In the triangle $ABC$, using Pythagoras theorem
${{b}^{2}}={{a}^{2}}+{{c}^{2}}$
Substituting the values of $c$ and $a$ in the above equation, then we will get
$\begin{align}
  & {{b}^{2}}={{\left( \sqrt{5}x \right)}^{2}}+{{x}^{2}} \\
 & \Rightarrow {{b}^{2}}=5{{x}^{2}}+{{x}^{2}} \\
 & \Rightarrow {{b}^{2}}=6{{x}^{2}} \\
 & \Rightarrow b=\sqrt{6{{x}^{2}}} \\
 & \Rightarrow b=\sqrt{6}x \\
\end{align}$
In the triangle $ABC$, we have the lengths of the sides as
$AB=c=x$
$BC=a=\sqrt{5}x$
$CD=b=\sqrt{6}x$
From the above values we can find the all trigonometric ratios. Now the value of $\cos \theta $ can be obtained by taking the ratio of adjacent side to $\theta$ and hypotenuse of the triangle.
$\begin{align}
  & \therefore \cos \theta =\dfrac{\text{adjacent side to }\theta }{\text{hypotenuse}} \\
 & \Rightarrow \cos \theta =\dfrac{CB}{CA} \\
 & \Rightarrow \cos \theta =\dfrac{a}{b} \\
 & \Rightarrow \cos \theta =\dfrac{\sqrt{5}x}{\sqrt{6}x} \\
 & \Rightarrow \cos \theta =\dfrac{\sqrt{5}}{\sqrt{6}} \\
\end{align}$
Given that the $\theta$ lies in the first quadrant, the values of all trigonometric ratios for $\theta$ lies in the first quadrant are positive.
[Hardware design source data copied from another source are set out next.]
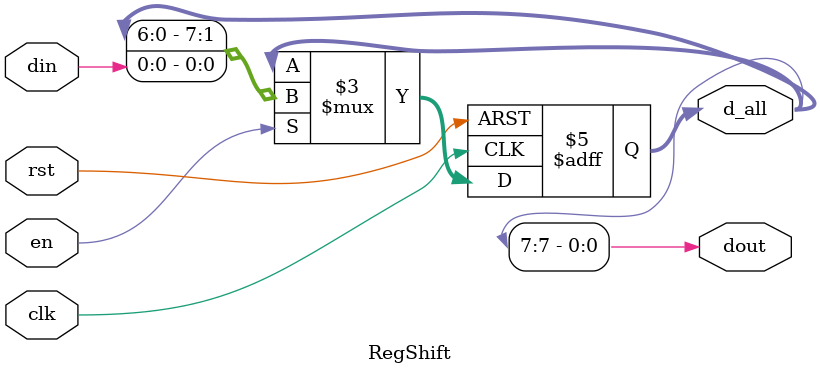
<source format=v>
module RegShift #(
	parameter N = 8,    // 延迟时钟个数 值域 正整数 
	parameter W = 1,    // 位宽 值域 正整数
	parameter DIR = 0   // 移动方向 值域 {0,1} 0 << 1>>
)(
	input  wire clk,
	input  wire rst,
	input  wire en,
	input  wire [W-1:0] din,
	output reg  [W*N-1:0] d_all = {W*N{1'b0}},
	output wire [W-1:0] dout
);

generate
	if (DIR == 0) begin
		
		always @(posedge clk or posedge rst) begin
			if (rst)
				d_all <= {W*N{1'b0}};
			else if (en)
				d_all <= {d_all[0 +: W*(N-1)],din};
		end
		
		assign dout = d_all[(W*N-1) -: W];

	end
	else begin
		
		always @(posedge clk or posedge rst) begin
			if (rst)
				d_all <= {W*N{1'b0}};
			else if (en)
				d_all <= {din,d_all[(W*N-1) -: (W*(N-1))]};
		end

		assign dout = d_all[0 +: W];

	end

endgenerate

endmodule

</source>
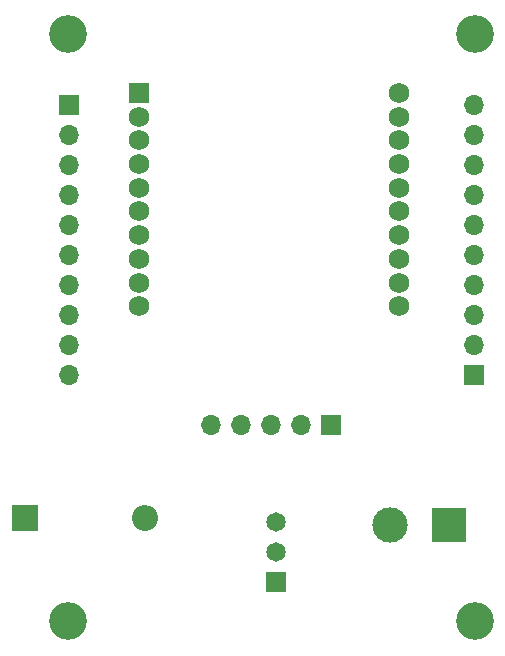
<source format=gbs>
G04 #@! TF.GenerationSoftware,KiCad,Pcbnew,7.0.8*
G04 #@! TF.CreationDate,2025-02-11T22:02:48-06:00*
G04 #@! TF.ProjectId,XBeeBreakoutBoard,58426565-4272-4656-916b-6f7574426f61,rev?*
G04 #@! TF.SameCoordinates,Original*
G04 #@! TF.FileFunction,Soldermask,Bot*
G04 #@! TF.FilePolarity,Negative*
%FSLAX46Y46*%
G04 Gerber Fmt 4.6, Leading zero omitted, Abs format (unit mm)*
G04 Created by KiCad (PCBNEW 7.0.8) date 2025-02-11 22:02:48*
%MOMM*%
%LPD*%
G01*
G04 APERTURE LIST*
G04 Aperture macros list*
%AMRoundRect*
0 Rectangle with rounded corners*
0 $1 Rounding radius*
0 $2 $3 $4 $5 $6 $7 $8 $9 X,Y pos of 4 corners*
0 Add a 4 corners polygon primitive as box body*
4,1,4,$2,$3,$4,$5,$6,$7,$8,$9,$2,$3,0*
0 Add four circle primitives for the rounded corners*
1,1,$1+$1,$2,$3*
1,1,$1+$1,$4,$5*
1,1,$1+$1,$6,$7*
1,1,$1+$1,$8,$9*
0 Add four rect primitives between the rounded corners*
20,1,$1+$1,$2,$3,$4,$5,0*
20,1,$1+$1,$4,$5,$6,$7,0*
20,1,$1+$1,$6,$7,$8,$9,0*
20,1,$1+$1,$8,$9,$2,$3,0*%
G04 Aperture macros list end*
%ADD10C,1.651000*%
%ADD11R,1.651000X1.651000*%
%ADD12R,2.200000X2.200000*%
%ADD13O,2.200000X2.200000*%
%ADD14R,1.700000X1.700000*%
%ADD15O,1.700000X1.700000*%
%ADD16RoundRect,0.102000X-0.765000X-0.765000X0.765000X-0.765000X0.765000X0.765000X-0.765000X0.765000X0*%
%ADD17C,1.734000*%
%ADD18C,3.200000*%
%ADD19R,3.000000X3.000000*%
%ADD20C,3.000000*%
G04 APERTURE END LIST*
D10*
X140000000Y-91560000D03*
X140000000Y-94100000D03*
D11*
X140000000Y-96640000D03*
D12*
X118740000Y-91200000D03*
D13*
X128900000Y-91200000D03*
D14*
X144640000Y-83400000D03*
D15*
X142100000Y-83400000D03*
X139560000Y-83400000D03*
X137020000Y-83400000D03*
X134480000Y-83400000D03*
D16*
X128400000Y-55253800D03*
D17*
X128400000Y-57260400D03*
X128400000Y-59267000D03*
X128400000Y-61273600D03*
X128400000Y-63280200D03*
X128400000Y-65286800D03*
X128400000Y-67293400D03*
X128400000Y-69300000D03*
X128400000Y-71306600D03*
X128400000Y-73313200D03*
X150396400Y-73313200D03*
X150396400Y-71306600D03*
X150396400Y-69300000D03*
X150396400Y-67293400D03*
X150396400Y-65286800D03*
X150396400Y-63280200D03*
X150396400Y-61273600D03*
X150396400Y-59267000D03*
X150396400Y-57260400D03*
X150396400Y-55253800D03*
D18*
X122400000Y-50300000D03*
D14*
X156775000Y-79160000D03*
D15*
X156775000Y-76620000D03*
X156775000Y-74080000D03*
X156775000Y-71540000D03*
X156775000Y-69000000D03*
X156775000Y-66460000D03*
X156775000Y-63920000D03*
X156775000Y-61380000D03*
X156775000Y-58840000D03*
X156775000Y-56300000D03*
D18*
X156800000Y-100000000D03*
D14*
X122425000Y-56300000D03*
D15*
X122425000Y-58840000D03*
X122425000Y-61380000D03*
X122425000Y-63920000D03*
X122425000Y-66460000D03*
X122425000Y-69000000D03*
X122425000Y-71540000D03*
X122425000Y-74080000D03*
X122425000Y-76620000D03*
X122425000Y-79160000D03*
D18*
X156800000Y-50300000D03*
X122400000Y-100000000D03*
D19*
X154600000Y-91800000D03*
D20*
X149600000Y-91800000D03*
M02*

</source>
$\therefore \cos \theta =\dfrac{\sqrt{5}}{\sqrt{6}}$

So, the correct answer is “Option B”.

Note: We can simply calculate this problem by knowing trigonometric identity. We have the trigonometric identity ${{\sec }^{2}}\theta -{{\tan }^{2}}\theta =1$, from this relation the value of $\sec \theta $ is given by
$\begin{align}
  & {{\sec }^{2}}\theta -{{\tan }^{2}}\theta =1 \\
 & \Rightarrow {{\sec }^{2}}\theta =1+{{\tan }^{2}}\theta \\
 & \Rightarrow {{\sec }^{2}}\theta =1+{{\left( \dfrac{1}{\sqrt{5}} \right)}^{2}} \\
 & \Rightarrow {{\sec }^{2}}\theta =1+\dfrac{1}{5} \\
 & \Rightarrow {{\sec }^{2}}\theta =\dfrac{1\times 5+1}{5} \\
 & \Rightarrow {{\sec }^{2}}\theta =\dfrac{6}{5} \\
 & \Rightarrow \sec \theta =\dfrac{\sqrt{6}}{\sqrt{5}} \\
\end{align}$
We know that $\sec \theta $ is the inverse trigonometric ratio of $\cos \theta $.
$\begin{align}
  & \therefore \cos \theta =\dfrac{1}{\sec \theta } \\
 & \Rightarrow \cos \theta =\dfrac{1}{\dfrac{\sqrt{6}}{\sqrt{5}}} \\
 & \Rightarrow \cos \theta =\dfrac{\sqrt{5}}{\sqrt{6}} \\
\end{align}$
From both the methods we got the same result.